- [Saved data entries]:
# # # #

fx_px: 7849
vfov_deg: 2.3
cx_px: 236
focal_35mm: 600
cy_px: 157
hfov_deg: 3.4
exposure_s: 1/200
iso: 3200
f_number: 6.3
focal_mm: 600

# # # #

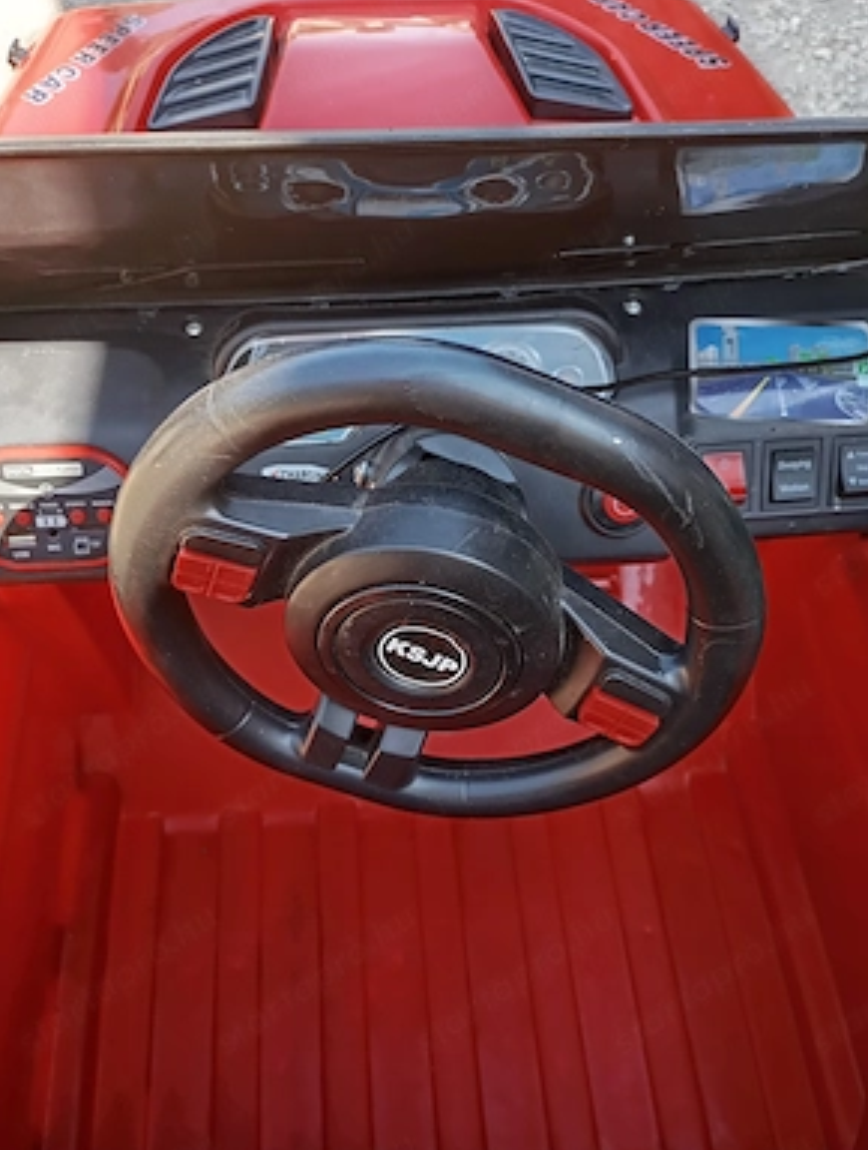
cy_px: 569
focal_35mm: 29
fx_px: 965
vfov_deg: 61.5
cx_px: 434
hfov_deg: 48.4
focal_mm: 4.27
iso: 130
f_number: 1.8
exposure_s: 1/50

# # # #

- [DESCRIPTION OF THE TASK]:
Write out, from the lines above, only those from the line with "fx_px: 7849" to the line with "focal_mm: 600", exactly as given, including the first and the last.

- [COMPLETED EXERCISE]:
fx_px: 7849
vfov_deg: 2.3
cx_px: 236
focal_35mm: 600
cy_px: 157
hfov_deg: 3.4
exposure_s: 1/200
iso: 3200
f_number: 6.3
focal_mm: 600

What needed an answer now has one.